Roughly the size of a human egg cell, these colloids can remain suspended indefinitely in a liquid or even in air. Researchers say this allows the devices to travel much greater distances than most other micro or nanoscale robots designed to propel themselves through their local environments.
Colloids have been put to work by scientists before, but the researchers say this is the first time they’ve been combined with electronics. Getting electronics to adhere to such tiny particles is not trivial, because standard silicon electronics typically need to be attached to a flat surface and are also relatively power-hungry, making it challenging to power them.
So the researchers experimented with a variety of emerging thin-film electronic materials, including graphene, which remain attached to the colloids’ less uniform shape and also require a fraction of the power of conventional electronics.

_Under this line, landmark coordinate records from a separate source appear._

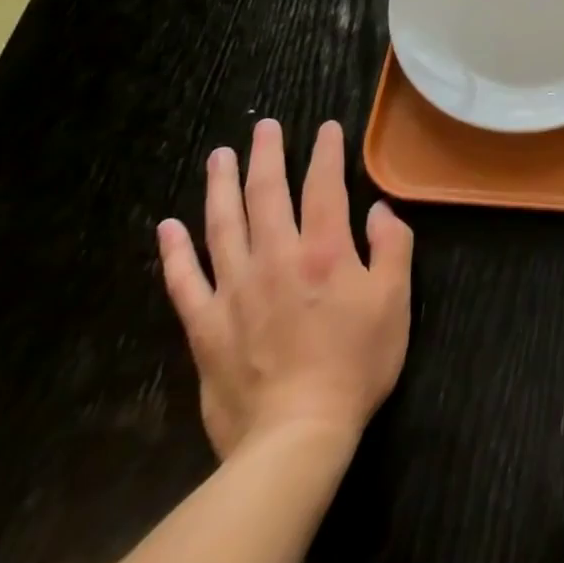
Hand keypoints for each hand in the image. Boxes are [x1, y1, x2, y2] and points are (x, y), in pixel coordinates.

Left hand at [158, 119, 412, 460]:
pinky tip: (168, 227)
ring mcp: (235, 290)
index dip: (326, 153)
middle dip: (267, 156)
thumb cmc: (356, 363)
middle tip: (263, 127)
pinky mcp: (206, 326)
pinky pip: (184, 281)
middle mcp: (277, 258)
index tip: (325, 128)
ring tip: (218, 157)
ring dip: (220, 187)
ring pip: (223, 226)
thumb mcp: (395, 301)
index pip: (325, 187)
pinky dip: (174, 252)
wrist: (295, 435)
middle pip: (267, 195)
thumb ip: (392, 247)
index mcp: (326, 251)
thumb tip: (379, 210)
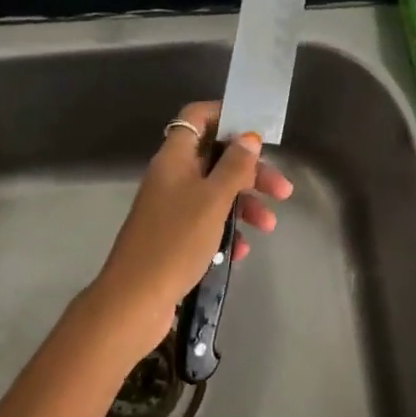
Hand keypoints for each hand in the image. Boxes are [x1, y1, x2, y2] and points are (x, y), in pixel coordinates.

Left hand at [90, 100, 294, 355]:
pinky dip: (226, 230)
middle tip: (281, 190)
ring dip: (244, 204)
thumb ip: (234, 166)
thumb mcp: (213, 200)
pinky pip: (206, 221)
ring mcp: (171, 207)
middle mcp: (171, 176)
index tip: (257, 130)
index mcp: (174, 157)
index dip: (226, 115)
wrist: (134, 300)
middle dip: (250, 171)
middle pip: (215, 157)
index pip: (198, 117)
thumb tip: (249, 137)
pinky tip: (240, 251)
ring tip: (268, 226)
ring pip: (214, 191)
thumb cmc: (175, 241)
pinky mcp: (173, 236)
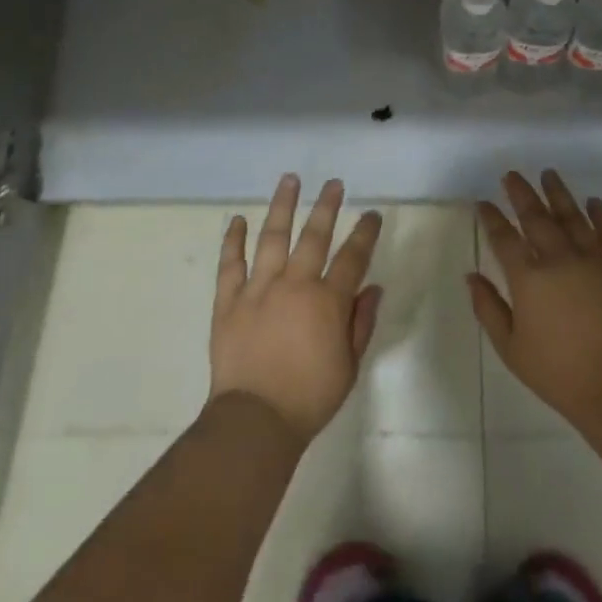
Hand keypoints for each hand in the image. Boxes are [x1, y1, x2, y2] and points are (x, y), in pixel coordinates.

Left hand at [208, 174, 383, 443]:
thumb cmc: (310, 397)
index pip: (352, 257)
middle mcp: (294, 285)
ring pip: (272, 238)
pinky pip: (230, 264)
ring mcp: (258, 289)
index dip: (365, 233)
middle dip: (326, 206)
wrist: (256, 421)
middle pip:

This means they can be powered by harvesting light using a simple photodiode, an electronic component that generates a tiny electrical current when it absorbs photons. Apart from the power source, the researchers attached chemical sensors, logic components, and memory so the devices could collect, process, and store information about their environment.

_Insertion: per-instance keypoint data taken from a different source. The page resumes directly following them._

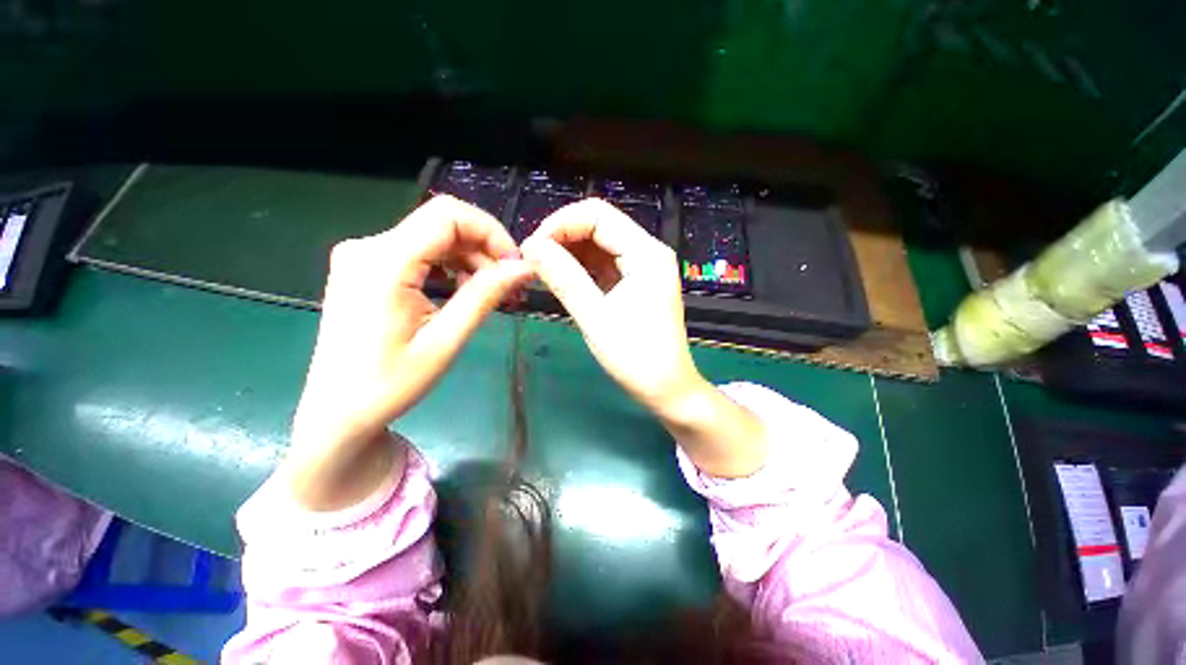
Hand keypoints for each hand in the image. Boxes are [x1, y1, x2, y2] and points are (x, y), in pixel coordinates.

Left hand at [287, 195, 531, 509]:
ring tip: (489, 295)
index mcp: (383, 262)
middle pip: (443, 225)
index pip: (448, 215)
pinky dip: (449, 267)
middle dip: (484, 251)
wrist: (337, 412)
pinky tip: (460, 293)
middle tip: (509, 288)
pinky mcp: (366, 268)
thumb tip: (524, 268)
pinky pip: (419, 253)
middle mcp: (368, 247)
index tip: (515, 266)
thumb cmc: (390, 384)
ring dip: (469, 261)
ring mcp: (363, 256)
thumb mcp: (445, 340)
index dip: (491, 233)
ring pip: (434, 238)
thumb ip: (485, 296)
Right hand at [521, 198, 766, 477]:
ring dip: (569, 252)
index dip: (560, 223)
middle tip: (533, 260)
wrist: (666, 389)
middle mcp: (648, 252)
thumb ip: (564, 278)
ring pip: (599, 244)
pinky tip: (561, 278)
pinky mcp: (636, 282)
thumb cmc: (635, 357)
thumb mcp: (595, 317)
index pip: (598, 215)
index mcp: (647, 253)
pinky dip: (581, 268)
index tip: (532, 247)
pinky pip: (604, 264)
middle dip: (563, 237)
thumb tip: (531, 245)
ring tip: (542, 270)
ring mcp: (643, 267)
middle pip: (599, 225)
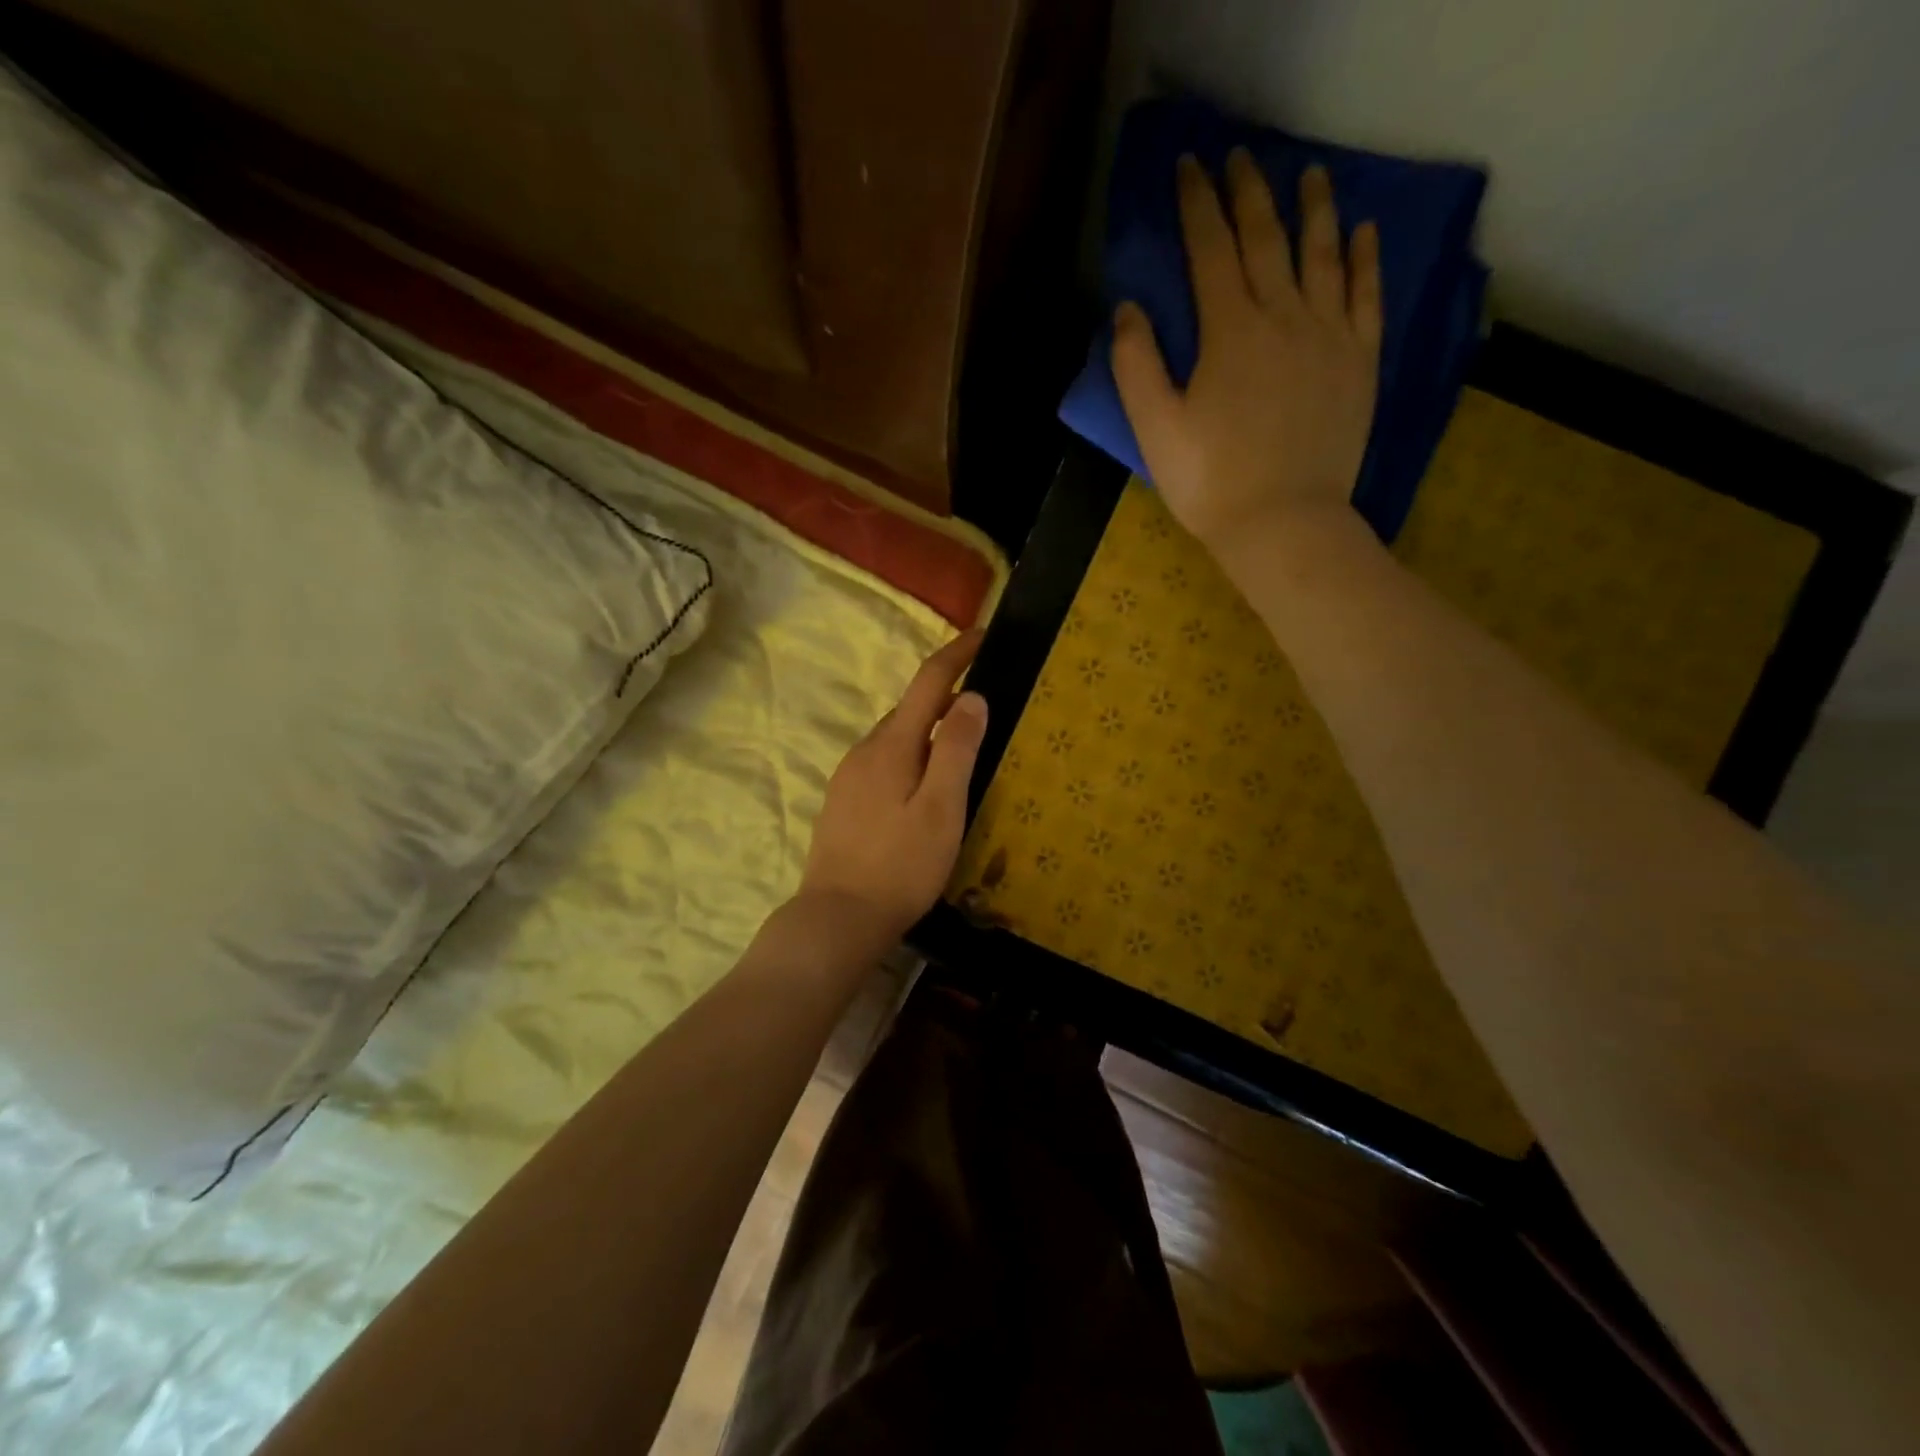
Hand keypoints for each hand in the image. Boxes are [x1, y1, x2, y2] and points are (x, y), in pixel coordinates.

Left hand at [798, 631, 988, 943]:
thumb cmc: (900, 865)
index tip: (982, 634)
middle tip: (986, 711)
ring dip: (928, 734)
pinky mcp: (843, 803)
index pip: (928, 682)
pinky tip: (922, 791)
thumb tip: (973, 697)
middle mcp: (864, 750)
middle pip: (911, 710)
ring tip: (961, 754)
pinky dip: (910, 760)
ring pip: (896, 739)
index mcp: (892, 745)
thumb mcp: (941, 808)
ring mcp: (848, 777)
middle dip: (946, 699)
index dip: (956, 654)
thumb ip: (957, 750)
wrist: (837, 918)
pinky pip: (883, 764)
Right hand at [1112, 151, 1382, 559]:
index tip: (1190, 165)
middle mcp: (1284, 316)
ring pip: (1323, 255)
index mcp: (1229, 332)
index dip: (1198, 205)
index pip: (1211, 250)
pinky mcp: (1359, 362)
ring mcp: (1329, 336)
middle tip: (1239, 156)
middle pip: (1267, 239)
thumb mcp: (1155, 430)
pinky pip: (1367, 296)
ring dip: (1314, 208)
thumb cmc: (1210, 483)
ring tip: (1309, 174)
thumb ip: (1137, 366)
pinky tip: (1362, 232)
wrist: (1283, 524)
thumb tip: (1129, 309)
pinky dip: (1364, 259)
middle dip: (1249, 192)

The robots aren’t capable of actively transmitting this data, so the researchers also attached tiny reflectors that allow a laser-scanning device to locate them so that the data can then be read out. However, they plan to eventually add communication capabilities to future devices so they don’t have to be physically collected after carrying out their missions.
One potential application for these devices is monitoring airborne materials like bacteria, dust, or smoke over a large area. Most proposals for how to do this involve satellites, fleets of drones, or extensive networks of ground-based sensors.
But the researchers believe a much cheaper solution would be to simply disperse a “smart dust” consisting of their colloid-bots in the air instead. To test the idea, they sprayed the machines into a confined chamber, where they were able to detect the presence of a chemical called trimethylamine.
Another possible use for the mini-robots is for collecting information from inside normally-inaccessible and often fluid-filled areas like oil and gas conduit pipelines, chemical reactors, and even the human digestive system. So the researchers sprayed the devices into a pipe and then exposed them to pulses of ammonia vapor, which they were able to accurately detect.
A final possibility the researchers tested was to spray the bots onto a surface to detect buildup of harmful soot nanoparticles emitted by car engines, factories, and power plants. They applied the machines onto a flat surface then sprayed soot at three separate locations. They could then detect which areas the soot had landed in by reading out the data from the bots.
There’s still some way to go before these systems could be put to practical use. Perhaps the most tantalizing application is the promise of using them for diagnostics in the human body, and potentially more complex functions in the future.
But that would require rigorous toxicology studies, and it’s quite possible the inorganic materials used to build the bots will not be biocompatible. The current devices also don’t have any way of recording at what time a chemical was detected, which would be necessary to pinpoint where in the body it was detected.
Nevertheless, the functionality of these machines is considerably more advanced than previous efforts at building nanoscale robots, which typically don’t feature such a wide array of capabilities. Other approaches also frequently rely on there being specific chemicals in the environment to use as fuel or external magnetic fields.
As the researchers say, the combination of 2D electronics with colloidal particles opens up a new field in nanorobotics that holds considerable promise. It may not be long before “smart dust” is all around us, protecting us from pollution, poisons, and disease.